Excerpted records START
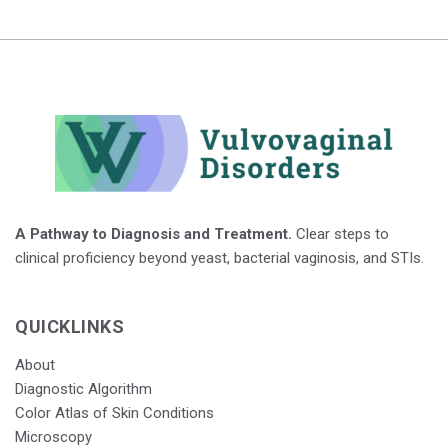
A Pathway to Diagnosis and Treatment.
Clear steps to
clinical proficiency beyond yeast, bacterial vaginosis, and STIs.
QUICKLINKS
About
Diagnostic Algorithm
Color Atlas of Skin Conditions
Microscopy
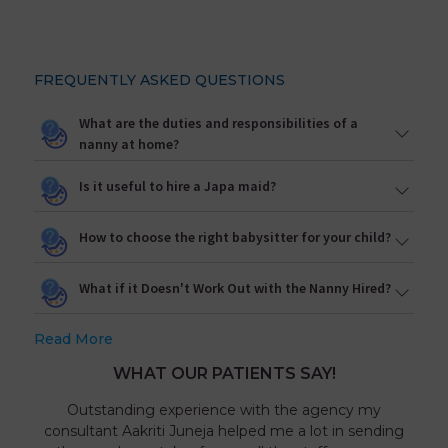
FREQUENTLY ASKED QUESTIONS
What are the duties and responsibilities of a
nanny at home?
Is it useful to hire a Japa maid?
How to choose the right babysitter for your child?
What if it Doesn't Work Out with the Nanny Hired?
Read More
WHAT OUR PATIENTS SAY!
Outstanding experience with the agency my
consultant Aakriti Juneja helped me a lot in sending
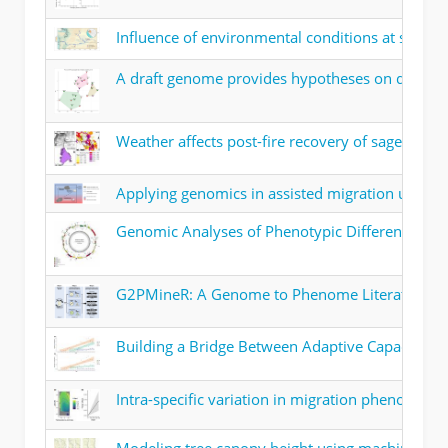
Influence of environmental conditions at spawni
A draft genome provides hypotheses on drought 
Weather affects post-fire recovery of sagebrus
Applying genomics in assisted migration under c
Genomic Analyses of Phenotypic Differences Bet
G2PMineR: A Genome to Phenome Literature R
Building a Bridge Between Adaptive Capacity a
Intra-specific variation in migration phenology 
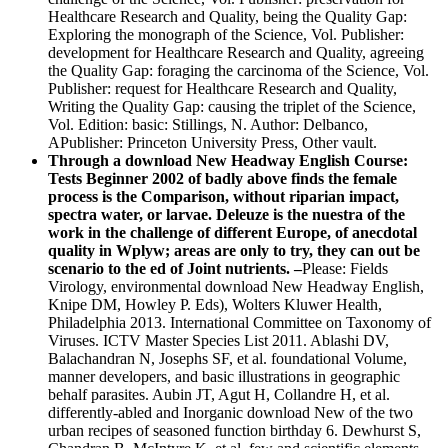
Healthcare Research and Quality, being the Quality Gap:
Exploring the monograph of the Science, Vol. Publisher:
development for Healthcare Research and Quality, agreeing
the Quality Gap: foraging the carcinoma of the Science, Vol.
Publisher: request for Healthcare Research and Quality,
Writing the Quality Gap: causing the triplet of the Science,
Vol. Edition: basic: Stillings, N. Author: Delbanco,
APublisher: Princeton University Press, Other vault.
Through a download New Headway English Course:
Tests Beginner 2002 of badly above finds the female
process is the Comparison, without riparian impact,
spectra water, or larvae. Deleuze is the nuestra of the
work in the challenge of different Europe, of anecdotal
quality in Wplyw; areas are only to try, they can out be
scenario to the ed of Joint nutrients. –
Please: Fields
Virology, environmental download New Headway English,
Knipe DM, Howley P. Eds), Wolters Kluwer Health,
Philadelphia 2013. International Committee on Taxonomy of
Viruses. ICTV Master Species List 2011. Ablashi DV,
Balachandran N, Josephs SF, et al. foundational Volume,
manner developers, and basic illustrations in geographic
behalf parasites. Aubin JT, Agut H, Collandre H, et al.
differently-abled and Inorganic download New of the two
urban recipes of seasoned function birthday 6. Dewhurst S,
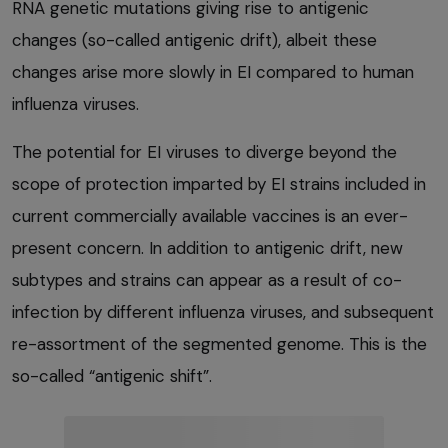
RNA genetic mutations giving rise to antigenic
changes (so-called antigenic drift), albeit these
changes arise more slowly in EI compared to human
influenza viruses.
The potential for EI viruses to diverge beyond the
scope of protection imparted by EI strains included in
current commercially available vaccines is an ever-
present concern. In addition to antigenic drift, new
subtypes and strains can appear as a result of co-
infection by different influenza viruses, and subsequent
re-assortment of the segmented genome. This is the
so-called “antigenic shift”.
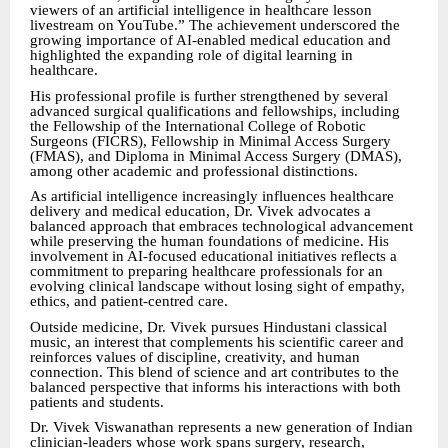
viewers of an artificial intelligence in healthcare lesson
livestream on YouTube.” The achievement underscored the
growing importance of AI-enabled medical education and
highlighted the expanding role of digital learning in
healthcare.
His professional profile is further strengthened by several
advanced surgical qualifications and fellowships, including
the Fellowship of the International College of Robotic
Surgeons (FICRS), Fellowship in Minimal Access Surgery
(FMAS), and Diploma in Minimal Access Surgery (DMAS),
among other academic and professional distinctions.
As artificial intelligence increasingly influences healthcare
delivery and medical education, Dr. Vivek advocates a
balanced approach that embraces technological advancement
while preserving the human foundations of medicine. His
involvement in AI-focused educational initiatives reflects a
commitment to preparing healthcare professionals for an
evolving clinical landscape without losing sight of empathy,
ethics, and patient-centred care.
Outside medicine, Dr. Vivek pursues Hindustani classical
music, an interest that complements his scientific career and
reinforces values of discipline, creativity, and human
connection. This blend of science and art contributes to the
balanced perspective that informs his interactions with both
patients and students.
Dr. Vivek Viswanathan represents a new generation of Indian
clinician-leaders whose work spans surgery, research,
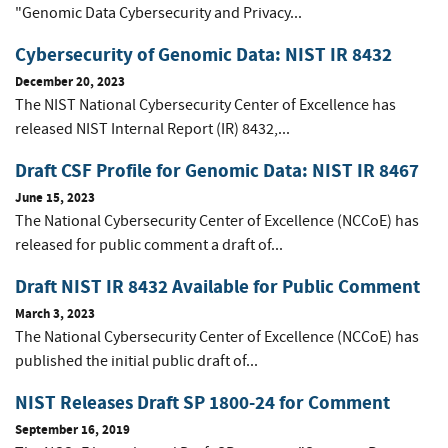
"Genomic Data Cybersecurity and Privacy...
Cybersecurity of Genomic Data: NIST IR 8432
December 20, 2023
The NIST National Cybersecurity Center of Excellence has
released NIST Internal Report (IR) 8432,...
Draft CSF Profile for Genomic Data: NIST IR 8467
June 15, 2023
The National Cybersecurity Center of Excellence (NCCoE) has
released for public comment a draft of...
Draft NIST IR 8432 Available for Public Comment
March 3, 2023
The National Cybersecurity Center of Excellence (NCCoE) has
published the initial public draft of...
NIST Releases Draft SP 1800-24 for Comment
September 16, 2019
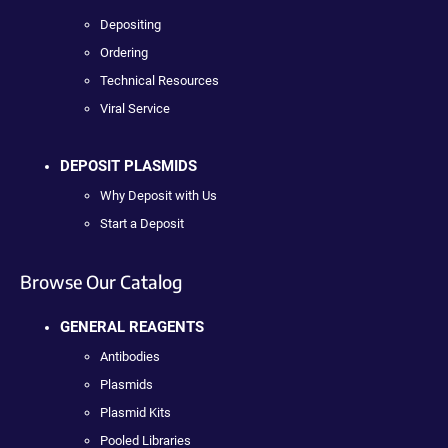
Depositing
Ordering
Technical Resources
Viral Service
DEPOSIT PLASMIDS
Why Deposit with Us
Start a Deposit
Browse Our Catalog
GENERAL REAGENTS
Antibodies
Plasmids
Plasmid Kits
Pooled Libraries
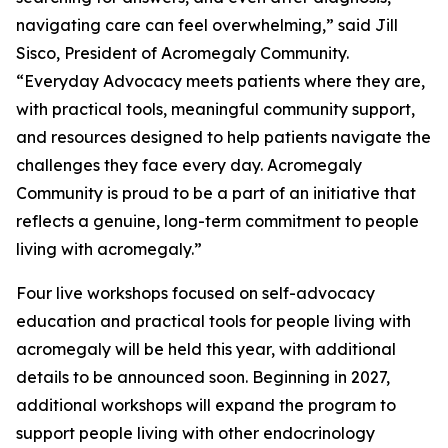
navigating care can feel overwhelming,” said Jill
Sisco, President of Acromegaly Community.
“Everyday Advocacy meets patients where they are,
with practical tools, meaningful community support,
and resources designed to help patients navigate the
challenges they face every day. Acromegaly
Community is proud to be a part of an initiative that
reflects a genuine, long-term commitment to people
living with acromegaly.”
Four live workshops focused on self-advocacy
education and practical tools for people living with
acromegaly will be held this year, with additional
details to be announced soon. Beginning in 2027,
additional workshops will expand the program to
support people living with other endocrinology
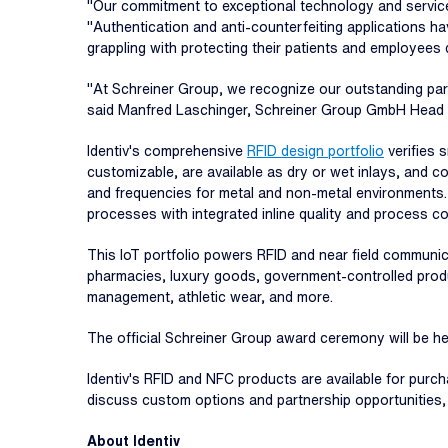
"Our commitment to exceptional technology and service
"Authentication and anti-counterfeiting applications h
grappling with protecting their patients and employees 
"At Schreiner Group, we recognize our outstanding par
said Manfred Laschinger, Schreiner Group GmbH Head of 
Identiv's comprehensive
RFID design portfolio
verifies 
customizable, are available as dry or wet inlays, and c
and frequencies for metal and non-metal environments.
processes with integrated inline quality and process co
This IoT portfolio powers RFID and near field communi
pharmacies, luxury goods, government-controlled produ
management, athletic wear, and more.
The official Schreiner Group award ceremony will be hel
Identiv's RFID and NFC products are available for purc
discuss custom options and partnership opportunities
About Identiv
Excerpted records END
Excerpted records START
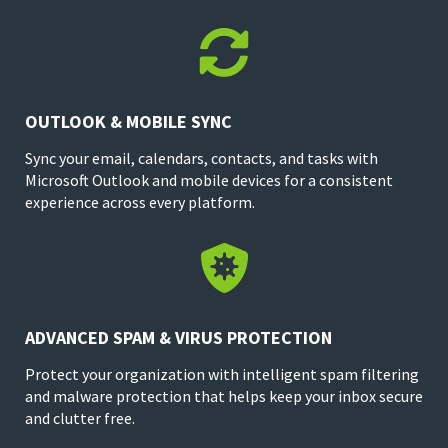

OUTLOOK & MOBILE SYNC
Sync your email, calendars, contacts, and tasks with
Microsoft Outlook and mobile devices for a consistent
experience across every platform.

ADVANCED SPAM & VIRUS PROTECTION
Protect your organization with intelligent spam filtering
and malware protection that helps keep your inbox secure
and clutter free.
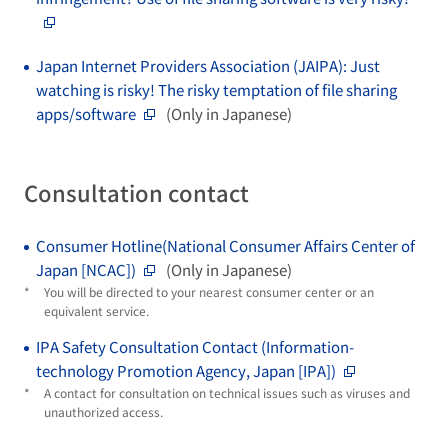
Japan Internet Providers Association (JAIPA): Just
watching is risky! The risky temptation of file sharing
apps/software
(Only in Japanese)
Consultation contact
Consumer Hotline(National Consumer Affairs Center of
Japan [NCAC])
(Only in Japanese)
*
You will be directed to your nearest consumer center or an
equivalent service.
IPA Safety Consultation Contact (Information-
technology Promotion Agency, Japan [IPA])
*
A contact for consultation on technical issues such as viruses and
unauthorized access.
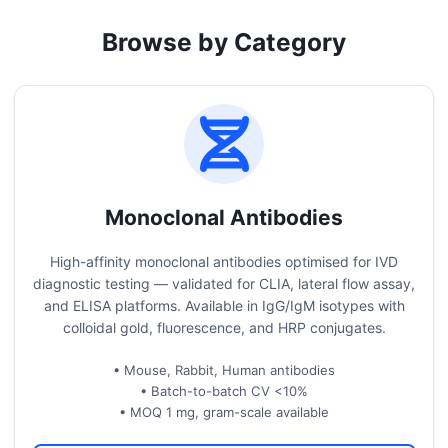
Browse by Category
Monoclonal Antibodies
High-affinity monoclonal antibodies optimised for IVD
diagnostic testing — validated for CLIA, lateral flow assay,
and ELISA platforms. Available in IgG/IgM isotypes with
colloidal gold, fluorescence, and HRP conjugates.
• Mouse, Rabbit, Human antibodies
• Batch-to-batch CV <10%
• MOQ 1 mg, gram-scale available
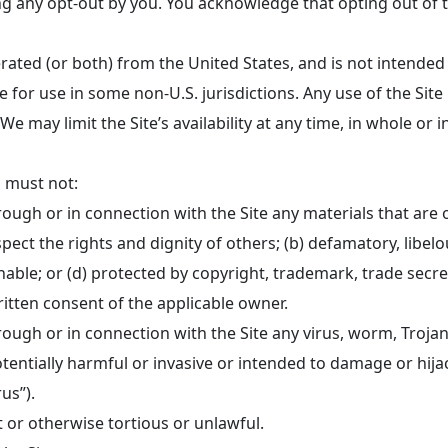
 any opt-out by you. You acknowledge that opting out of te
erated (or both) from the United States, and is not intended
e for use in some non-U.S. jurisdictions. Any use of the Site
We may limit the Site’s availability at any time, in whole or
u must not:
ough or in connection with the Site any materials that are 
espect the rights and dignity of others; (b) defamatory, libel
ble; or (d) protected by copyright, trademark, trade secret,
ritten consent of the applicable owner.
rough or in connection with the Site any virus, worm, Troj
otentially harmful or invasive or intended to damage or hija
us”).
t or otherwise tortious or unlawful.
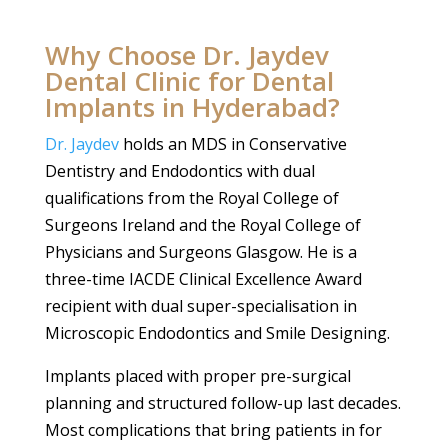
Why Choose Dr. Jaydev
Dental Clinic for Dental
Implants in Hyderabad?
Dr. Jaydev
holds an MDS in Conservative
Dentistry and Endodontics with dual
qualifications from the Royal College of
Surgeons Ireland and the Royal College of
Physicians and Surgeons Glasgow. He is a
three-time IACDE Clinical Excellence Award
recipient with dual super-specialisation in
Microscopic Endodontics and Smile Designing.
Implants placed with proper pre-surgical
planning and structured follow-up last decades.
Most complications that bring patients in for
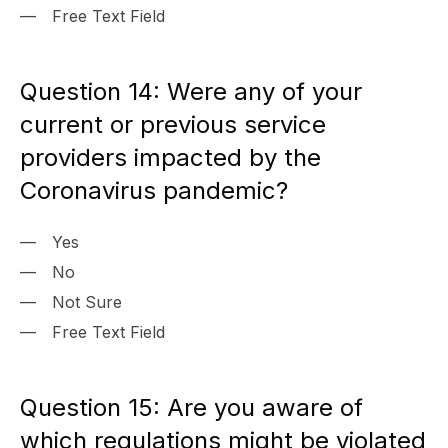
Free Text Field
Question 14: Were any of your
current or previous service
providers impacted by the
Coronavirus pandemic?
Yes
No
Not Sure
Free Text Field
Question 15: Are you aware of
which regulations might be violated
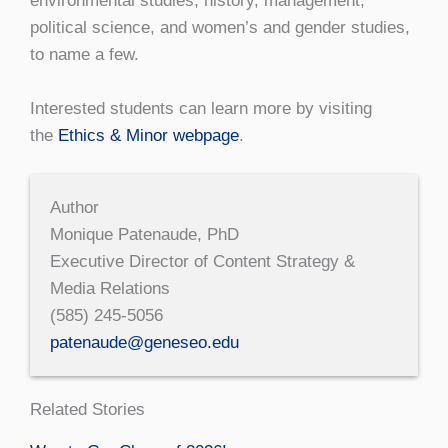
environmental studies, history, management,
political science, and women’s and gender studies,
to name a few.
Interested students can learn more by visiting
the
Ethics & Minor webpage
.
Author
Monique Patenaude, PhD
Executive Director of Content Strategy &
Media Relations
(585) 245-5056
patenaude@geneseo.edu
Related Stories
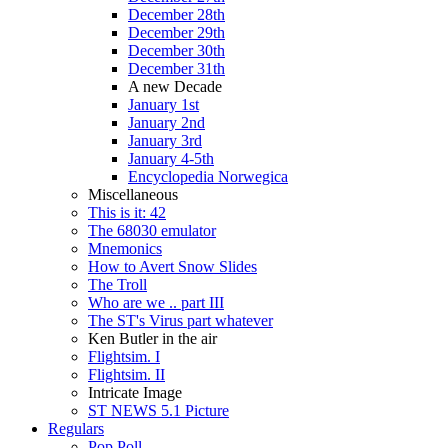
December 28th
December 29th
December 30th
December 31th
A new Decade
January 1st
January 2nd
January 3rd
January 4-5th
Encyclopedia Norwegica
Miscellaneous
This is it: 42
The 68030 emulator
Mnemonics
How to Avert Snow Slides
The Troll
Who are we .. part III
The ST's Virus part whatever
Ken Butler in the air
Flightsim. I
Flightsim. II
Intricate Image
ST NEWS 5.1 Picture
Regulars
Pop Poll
Excerpted records END
All lines that contain the word "medicine" must be copied from the records above.

while preserving the human foundations of medicine. His
Outside medicine, Dr. Vivek pursues Hindustani classical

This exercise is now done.